Passage for review below:
There's a limit on the number of threads you can create per process.

On linux, for example,

cat /proc/sys/kernel/threads-max

tells you the current maximum. The default is the number of memory pages/4, so on my system it's 513785, but it may be much much lower on another box. E.g. on my mail server box (512mb RAM) it's only 7295.

You could the limit. But in fact that will be useless because the OS can't schedule them effectively. So, instead, try using a thread pool.

Oh. PS. detach()-ing he threads will help (a lot) with conserving resources. pthreads might be blocking thread creation well before the OS limit is reached because it needs to allocate overhead tracking the active threads. detach frees those up (and removes the error of not joining all threads before program exit).
End of Passage for review.
Task set
[1] Please quote the note on thread limits from "cat /proc/sys/kernel/threads-max" up to and including "it's only 7295.".
[2] Answer these questions on the note on thread limits:
(a) What command shows the current maximum number of threads on Linux?
(b) What is the default maximum equal to?
(c) What is the limit on the mail server box with 512mb RAM?
[3] Carry on the note on thread limits from its last sentence.
Record set below:
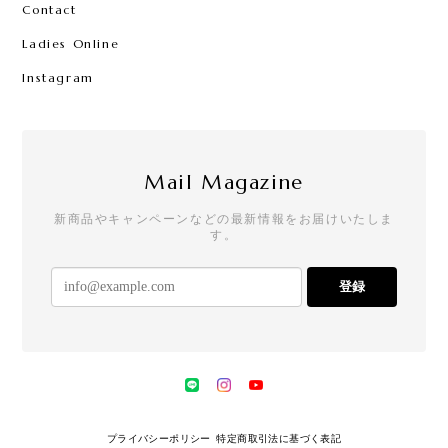
Contact
Ladies Online
Instagram
Mail Magazine
新商品やキャンペーンなどの最新情報をお届けいたしま
す。
登録
プライバシーポリシー
特定商取引法に基づく表記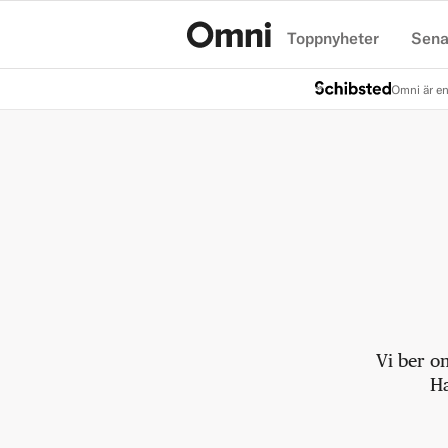
Toppnyheter
Sena
Hem
Omni är en
Vi ber o
Ha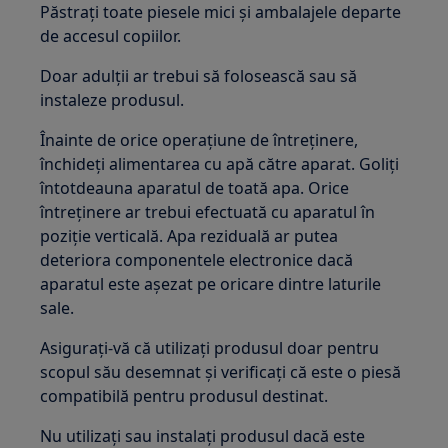
Păstrați toate piesele mici și ambalajele departe
de accesul copiilor.
Doar adulții ar trebui să folosească sau să
instaleze produsul.
Înainte de orice operațiune de întreținere,
închideți alimentarea cu apă către aparat. Goliți
întotdeauna aparatul de toată apa. Orice
întreținere ar trebui efectuată cu aparatul în
poziție verticală. Apa reziduală ar putea
deteriora componentele electronice dacă
aparatul este așezat pe oricare dintre laturile
sale.
Asigurați-vă că utilizați produsul doar pentru
scopul său desemnat și verificați că este o piesă
compatibilă pentru produsul destinat.
Nu utilizați sau instalați produsul dacă este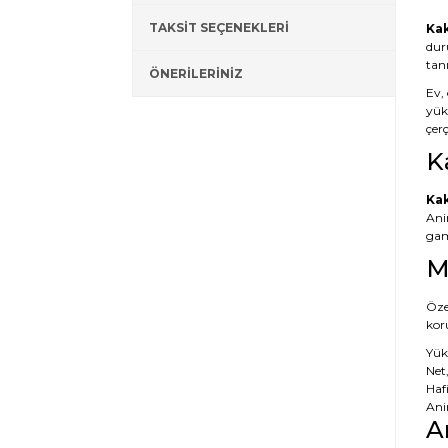
TAKSİT SEÇENEKLERİ
Kak
dur
tan
ÖNERİLERİNİZ
Ev,
yüks
çerç
K
Kak
Ani
game
M
Özel
koru
Yük
Net,
Hafi
Ani
A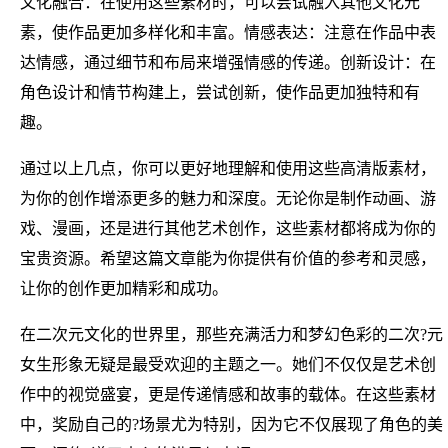
文化融合：在使用这些素材时，可以尝试融入其他文化元
素，使作品更加多样化和丰富。情感表达：注意在作品中表
达情感，通过细节和布局来增强情感的传递。创新设计：在
角色设计和情节构建上，尝试创新，使作品更加独特和有
趣。
通过以上几点，你可以更好地理解和使用这些高清版素材，
为你的创作增添更多的魅力和深度。无论你是制作动画、游
戏、漫画，还是进行其他艺术创作，这些素材都将成为你的
宝贵资源。希望这篇文章能为你提供有价值的参考和灵感，
让你的创作更加精彩和成功。
在二次元文化的世界里，那些充满活力和梦幻色彩的二次?元
女生形象无疑是最受欢迎的主题之一。她们不仅仅是艺术创
作中的视觉盛宴，更是传递情感和故事的载体。在这些素材
中，奖励自己的?场景尤为特别，因为它不仅展现了角色的美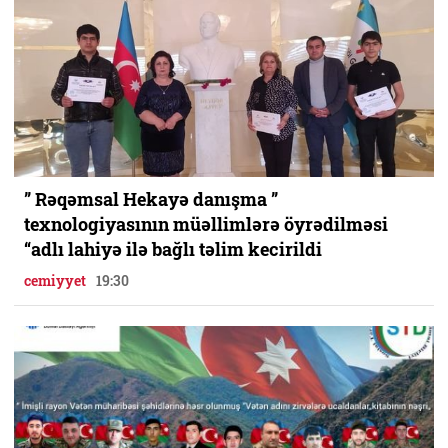
” Rəqəmsal Hekayə danışma ”
texnologiyasının müəllimlərə öyrədilməsi
“adlı lahiyə ilə bağlı təlim kecirildi
cemiyyet
19:30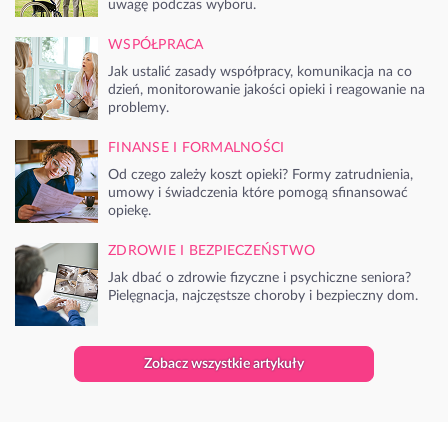
uwagę podczas wyboru.
WSPÓŁPRACA
Jak ustalić zasady współpracy, komunikacja na co
dzień, monitorowanie jakości opieki i reagowanie na
problemy.
FINANSE I FORMALNOŚCI
Od czego zależy koszt opieki? Formy zatrudnienia,
umowy i świadczenia które pomogą sfinansować
opiekę.
ZDROWIE I BEZPIECZEŃSTWO
Jak dbać o zdrowie fizyczne i psychiczne seniora?
Pielęgnacja, najczęstsze choroby i bezpieczny dom.
Zobacz wszystkie artykuły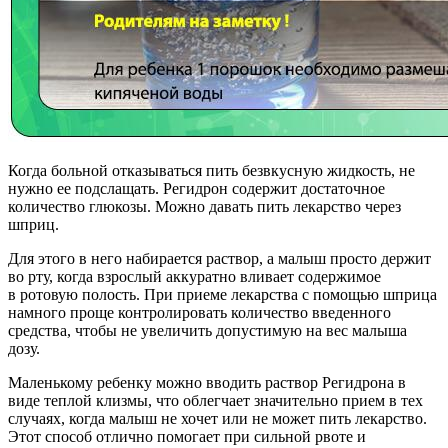
Когда больной отказываться пить безвкусную жидкость, не
нужно ее подслащать. Регидрон содержит достаточное
количество глюкозы. Можно давать пить лекарство через
шприц.
Для этого в него набирается раствор, а малыш просто держит
во рту, когда взрослый аккуратно вливает содержимое
в ротовую полость. При приеме лекарства с помощью шприца
намного проще контролировать количество введенного
средства, чтобы не увеличить допустимую на вес малыша
дозу.
Маленькому ребенку можно вводить раствор Регидрона в
виде теплой клизмы, что облегчает значительно прием в тех
случаях, когда малыш не хочет или не может пить лекарство.
Этот способ отлично помогает при сильной рвоте и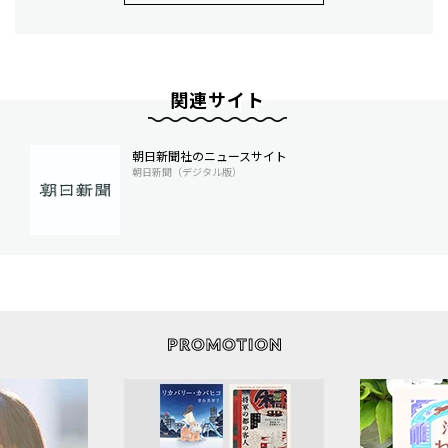
関連サイト
朝日新聞社のニュースサイト
朝日新聞（デジタル版）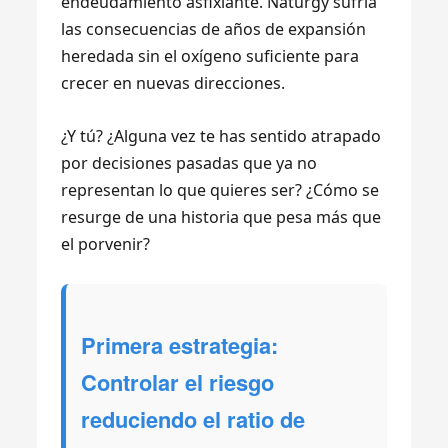
endeudamiento asfixiante. Naturgy sufría
las consecuencias de años de expansión
heredada sin el oxígeno suficiente para
crecer en nuevas direcciones.
¿Y tú? ¿Alguna vez te has sentido atrapado
por decisiones pasadas que ya no
representan lo que quieres ser? ¿Cómo se
resurge de una historia que pesa más que
el porvenir?
Primera estrategia:
Controlar el riesgo
reduciendo el ratio de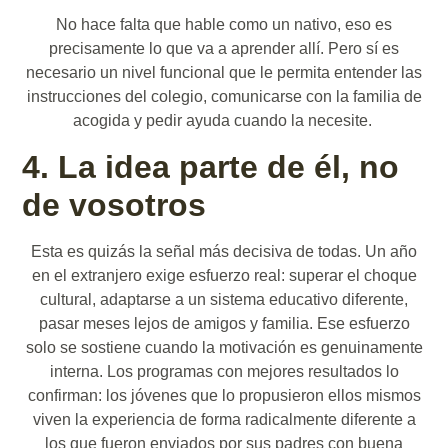
No hace falta que hable como un nativo, eso es
precisamente lo que va a aprender allí. Pero sí es
necesario un nivel funcional que le permita entender las
instrucciones del colegio, comunicarse con la familia de
acogida y pedir ayuda cuando la necesite.
4. La idea parte de él, no
de vosotros
Esta es quizás la señal más decisiva de todas. Un año
en el extranjero exige esfuerzo real: superar el choque
cultural, adaptarse a un sistema educativo diferente,
pasar meses lejos de amigos y familia. Ese esfuerzo
solo se sostiene cuando la motivación es genuinamente
interna. Los programas con mejores resultados lo
confirman: los jóvenes que lo propusieron ellos mismos
viven la experiencia de forma radicalmente diferente a
los que fueron enviados por sus padres con buena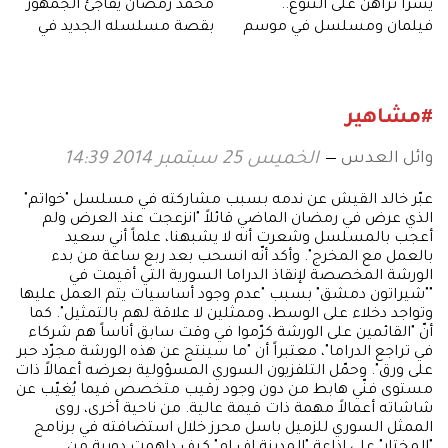
يسرا تراهن على التنوع..
محمد رمضان يفاجئ الجمهور
فيلمان ومسلسل في موسم
بقصة مسلسله الجديد في
واحد
رمضان 2027
#مشاهير
وائل العدس
الخميس 25 سبتمبر 2014 14:39
عبّر خالد القيش عن ندمه بسبب مشاركته في مسلسل "خواتم"
الذي عرض في رمضان الماضي قائلاً "انزعجت عند العرض ولم
أعجب بالمسلسل وشعرت أنه لا يشبهنا، علماً أني سعيد
بالعمل مع المخرج". وأكد أنّه انسحب بعد ربع ساعة من بدء
الورشة المخصصة لإنقاذ الدراما السورية التي أقيمت في
""شيراتون دمشق" بسبب "عدم وجود أساسيات يتم العمل عليها
وتواجد دخلاء على الوسط، وممثلين لا علاقة لهم بالتمثيل". كما
أنّ "القائمين على الورشة كرّموا في وقت سابق أناساً هم شركاء
في تراجع الدراما"، معتبراً أن "ما سينتج عن هذه الورشة مجرّد حبر
على ورق". وحمّل التلفزيون السوري المسؤولية بعرضه أعمالاً ذات
مستوى فنّي هابط من دون وجود رقيب متخصص فيما يُغيّب عن
شاشاته أعمالاً مهمة ذات قيمة عالية. من ناحية أخرى، روى
الممثل السوري للزميل باسل محرز خلال استضافته في برنامج
"المختار" على إذاعة "المدينة إف إم" كيف داهمت دورية من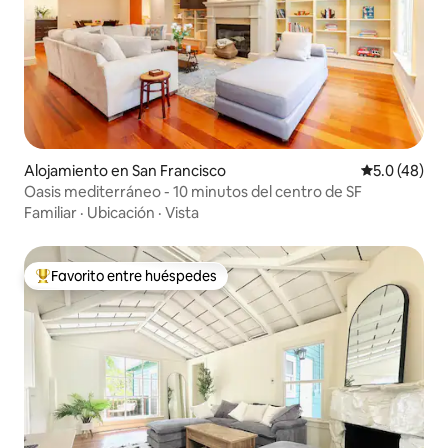
Alojamiento en San Francisco
Calificación
5.0 (48)
Oasis mediterráneo - 10 minutos del centro de SF
Familiar
·
Ubicación
·
Vista
Favorito entre huéspedes
Favorito entre huéspedes preferido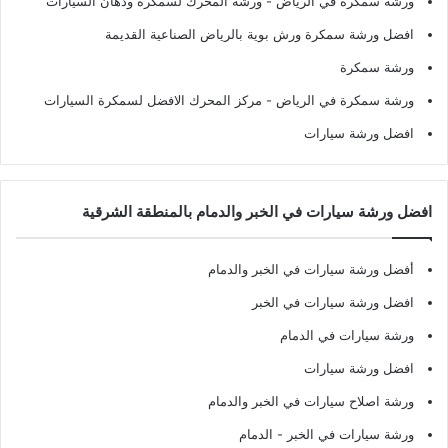
ورشة سمكرة في الرياض
- ورشة المحرك لسمكرة ودهان السيارات
افضل ورشة سمكرة ورش بوية بالرياض الصناعية القديمة
ورشة سمكرة
ورشة سمكرة في الرياض
- مركز المحرك الافضل لسمكرة السيارات
افضل ورشة سيارات
افضل ورشة سيارات في الخبر والدمام بالمنطقة الشرقية
أفضل ورشة سيارات في الخبر والدمام
افضل ورشة سيارات في الخبر
ورشة سيارات في الدمام
افضل ورشة سيارات
ورشة اصلاح سيارات في الخبر والدمام
ورشة سيارات في الخبر - الدمام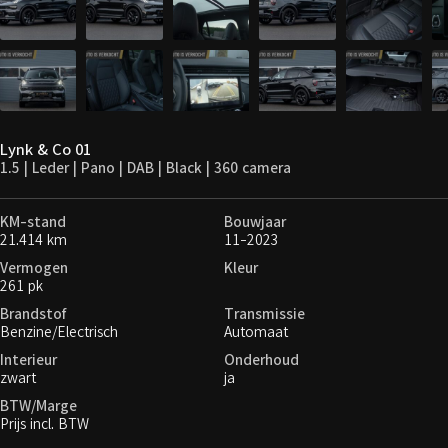
Lynk & Co 01
1.5 | Leder | Pano | DAB | Black | 360 camera
KM-stand
Bouwjaar
21.414 km
11-2023
Vermogen
Kleur
261 pk
Brandstof
Transmissie
Benzine/Electrisch
Automaat
Interieur
Onderhoud
zwart
ja
BTW/Marge
Prijs incl. BTW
End of Record set.
Numbered answers
[1]
cat /proc/sys/kernel/threads-max

tells you the current maximum. The default is the number of memory pages/4, so on my system it's 513785, but it may be much much lower on another box. E.g. on my mail server box (512mb RAM) it's only 7295.

[2]
(a) cat /proc/sys/kernel/threads-max
(b) The number of memory pages divided by 4.
(c) 7295.

[3]
UPDATE Crazy friday bonus: a thread pool that auto-scales to the number of cores your system has:

#include <boost/thread.hpp>
#include <boost/phoenix.hpp>
#include <boost/optional.hpp>

using namespace boost;
using namespace boost::phoenix::arg_names;

boost::atomic_size_t counter(0ul);

class thread_pool
{
  private:
      mutex mx;
      condition_variable cv;

      typedef function<void()> job_t;
      std::deque<job_t> _queue;

      thread_group pool;

      boost::atomic_bool shutdown;
      static void worker_thread(thread_pool& q)
      {
          while (auto job = q.dequeue())
              (*job)();
      }

  public:
      thread_pool() : shutdown(false) {
          for (unsigned i = 0; i < boost::thread::hardware_concurrency(); ++i)
              pool.create_thread(bind(worker_thread, ref(*this)));
      }

      void enqueue(job_t job) 
      {
          lock_guard<mutex> lk(mx);
          _queue.push_back(std::move(job));

          cv.notify_one();
      }

      optional<job_t> dequeue() 
      {
          unique_lock<mutex> lk(mx);
          namespace phx = boost::phoenix;

          cv.wait(lk, phx::ref(shutdown) || !phx::empty(phx::ref(_queue)));

          if (_queue.empty())
              return none;

          auto job = std::move(_queue.front());
          _queue.pop_front();

          return std::move(job);
      }

      ~thread_pool()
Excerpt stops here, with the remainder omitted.